Self-induced THz-waves transmissivity of waveguides with finite-length layered superconductors

TL;DR

This paper theoretically predicts a nonlinear electromagnetic phenomenon in layered superconductors within waveguides, where the transmittance can be controlled by wave amplitude, showing hysteresis and potential for self-induced transparency near cutoff frequencies.

Contribution

It introduces a new nonlinear effect in layered superconductors in waveguides, demonstrating controllable transmittance and hysteretic behavior based on incident wave amplitude.

Findings

Transmittance varies from nearly zero to one with amplitude changes.

Hysteretic behavior with jumps in transmittance occurs.

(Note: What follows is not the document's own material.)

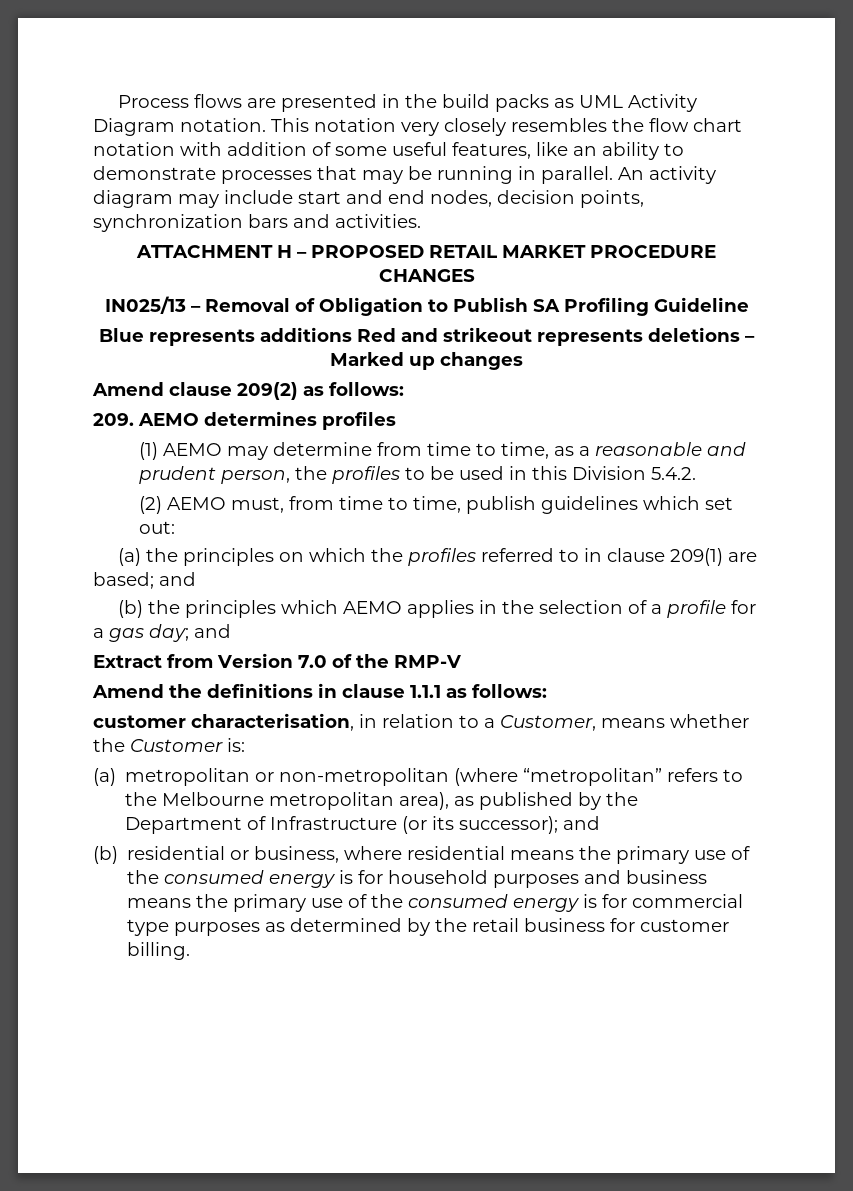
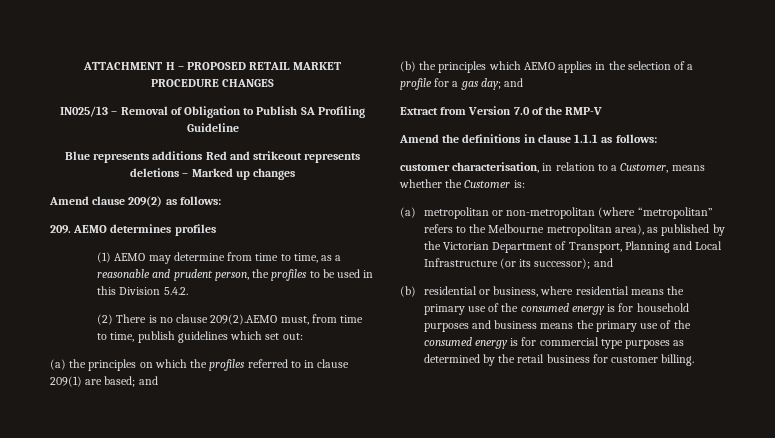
[117,94,697,112] [93,118,742,136] [93,142,684,160] [93,166,716,184] [93,190,644,208] [93,214,421,232] Process flows are presented in the build packs as UML Activity Diagram notation. This notation very closely resembles the flow chart notation with addition of some useful features, like an ability to demonstrate processes that may be running in parallel. An activity diagram may include start and end nodes, decision points, synchronization bars and activities. // -> (83, 66) none
[166,497,226,510] AEMO -> [116,314,278,325] There is no clause 209(2).AEMO
(639, 799) none -> [442,242,489,250] Victorian
(267, 823) none -> [568,241,723,253] Transport, Planning and Local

Self-induced transparency can occur at small amplitudes near cutoff frequency.

Abstract

We predict and study theoretically a new nonlinear electromagnetic phenomenon in a sample of layered superconductor of finite length placed in a waveguide with ideal walls. Two geometries are considered here: when the superconducting layers are parallel or perpendicular to the waveguide axis. We show that the transmittance of the superconductor slab can vary over a wide range, from nearly zero to one, when changing the amplitude of the incident wave. Thus, one can induce the total transmission or reflection of the incident wave by just changing its amplitude. Moreover, the dependence of the superconductor transmittance on the incident wave amplitude has a hysteretic behavior with jumps. The considered phenomenon of self-induced transparency can be observed even at small amplitudes, if the wave frequency $\omega$ is close to the cutoff frequency for linear Josephson plasma waves.